Prepaid cellular phones pose a threat to society because illegal foreign residents of Japan can use them to commit crimes, the chairman of the National Public Safety Commission said Tuesday.
This threat to society apparently came to light after two Japanese men were arrested for an alleged kidnapping in which such phones were used.
“They can be used easily by foreigners staying here illegally and it is a situation in which they are used for selling illegal drugs and for other crimes,” said Kosuke Hori, who concurrently serves as home affairs minister.
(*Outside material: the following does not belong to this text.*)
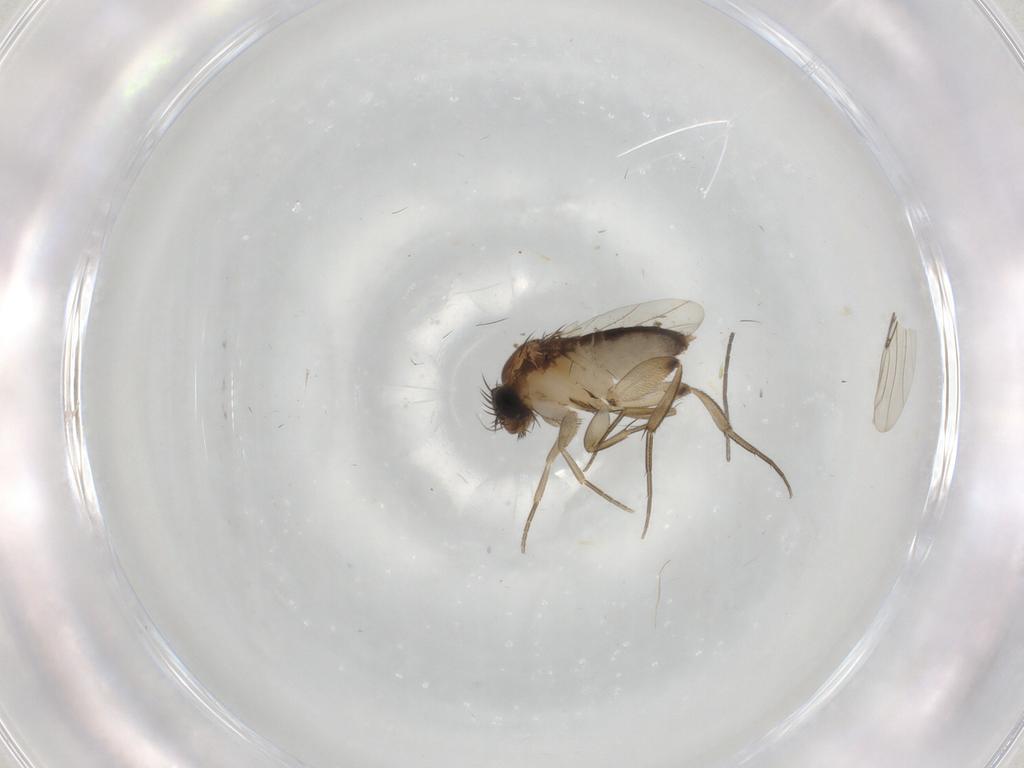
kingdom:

“It cannot be determined who is holding them, even when their numbers are known,” Hori told the House of Councilors Budget Committee. , adding that the phones do not require users to provide identification when they obtain them.
The discussion in the upper chamber was prompted by news of the arrests the same day of two Japanese men suspected of kidnapping a 7-year-old boy in Yokohama. One of the suspects used prepaid phones to communicate with the boy’s father.
Hori also said he intends to ask the Telecommunications Carriers Association, the phones’ manufacturers and the Posts and Telecommunications Ministry to come up with proposals on how to prevent the phones from being used to commit crimes.
“I would like to see research into all the angles and be told about what kind of methods can prevent (the devices) from being used for crimes,” he said.
During the same session, Posts and Telecommunications Minister Eita Yashiro called the rising incidence of abuse of the phones “a social problem.”
The discussion was prompted by a question from Toranosuke Katayama, a member of the ruling Liberal Democratic Party.